Saved dataset items →
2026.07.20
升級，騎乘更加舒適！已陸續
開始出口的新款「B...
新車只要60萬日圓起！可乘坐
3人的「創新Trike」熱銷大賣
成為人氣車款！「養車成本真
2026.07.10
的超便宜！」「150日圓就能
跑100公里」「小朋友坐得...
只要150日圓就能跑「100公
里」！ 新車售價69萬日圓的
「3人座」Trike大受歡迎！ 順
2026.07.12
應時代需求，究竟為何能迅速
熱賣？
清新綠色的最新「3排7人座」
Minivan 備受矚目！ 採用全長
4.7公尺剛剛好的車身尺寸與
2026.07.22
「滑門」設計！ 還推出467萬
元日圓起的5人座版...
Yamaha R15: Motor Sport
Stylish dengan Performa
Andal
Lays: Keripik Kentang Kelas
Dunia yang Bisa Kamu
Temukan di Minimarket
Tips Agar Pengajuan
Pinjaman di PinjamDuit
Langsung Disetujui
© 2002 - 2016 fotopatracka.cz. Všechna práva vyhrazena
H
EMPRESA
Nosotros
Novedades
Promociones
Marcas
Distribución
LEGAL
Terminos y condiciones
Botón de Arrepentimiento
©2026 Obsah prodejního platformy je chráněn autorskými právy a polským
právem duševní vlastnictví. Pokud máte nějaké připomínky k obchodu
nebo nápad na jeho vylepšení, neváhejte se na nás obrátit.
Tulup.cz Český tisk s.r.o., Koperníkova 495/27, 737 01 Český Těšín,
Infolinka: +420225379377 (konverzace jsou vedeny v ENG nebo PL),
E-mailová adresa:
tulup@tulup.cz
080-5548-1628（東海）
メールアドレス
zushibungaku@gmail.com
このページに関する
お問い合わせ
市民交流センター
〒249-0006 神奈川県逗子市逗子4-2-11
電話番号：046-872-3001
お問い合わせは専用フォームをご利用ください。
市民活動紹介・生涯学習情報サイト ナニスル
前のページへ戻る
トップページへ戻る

Directions for this task →
Could you rewrite the lines from every row above as a single numbered list, leaving out any blank lines?

Response below →
1. 2026.07.20
2. 升級，騎乘更加舒適！已陸續
3. 開始出口的新款「B...
4. 新車只要60萬日圓起！可乘坐
5. 3人的「創新Trike」熱銷大賣
6. 成為人氣車款！「養車成本真
7. 2026.07.10
8. 的超便宜！」「150日圓就能
9. 跑100公里」「小朋友坐得...
10. 只要150日圓就能跑「100公
11. 里」！ 新車售價69萬日圓的
12. 「3人座」Trike大受歡迎！ 順
13. 2026.07.12
14. 應時代需求，究竟為何能迅速
15. 熱賣？
16. 清新綠色的最新「3排7人座」
17. Minivan 備受矚目！ 採用全長
18. 4.7公尺剛剛好的車身尺寸與
19. 2026.07.22
20. 「滑門」設計！ 還推出467萬
21. 元日圓起的5人座版...
22. Yamaha R15: Motor Sport
23. Stylish dengan Performa
24. Andal
25. Lays: Keripik Kentang Kelas
26. Dunia yang Bisa Kamu
27. Temukan di Minimarket
28. Tips Agar Pengajuan
29. Pinjaman di PinjamDuit
30. Langsung Disetujui
31. © 2002 - 2016 fotopatracka.cz. Všechna práva vyhrazena
32. H
33. EMPRESA
34. Nosotros
35. Novedades
36. Promociones
37. Marcas
38. Distribución
39. LEGAL
40. Terminos y condiciones
41. Botón de Arrepentimiento
42. ©2026 Obsah prodejního platformy je chráněn autorskými právy a polským
43. právem duševní vlastnictví. Pokud máte nějaké připomínky k obchodu
44. nebo nápad na jeho vylepšení, neváhejte se na nás obrátit.
45. Tulup.cz Český tisk s.r.o., Koperníkova 495/27, 737 01 Český Těšín,
46. Infolinka: +420225379377 (konverzace jsou vedeny v ENG nebo PL),
47. E-mailová adresa:
48. tulup@tulup.cz
49. 080-5548-1628（東海）
50. メールアドレス
51. zushibungaku@gmail.com
52. このページに関する
53. お問い合わせ
54. 市民交流センター
55. 〒249-0006 神奈川県逗子市逗子4-2-11
56. 電話番号：046-872-3001
57. お問い合わせは専用フォームをご利用ください。
58. 市民活動紹介・生涯学習情報サイト ナニスル
59. 前のページへ戻る
60. トップページへ戻る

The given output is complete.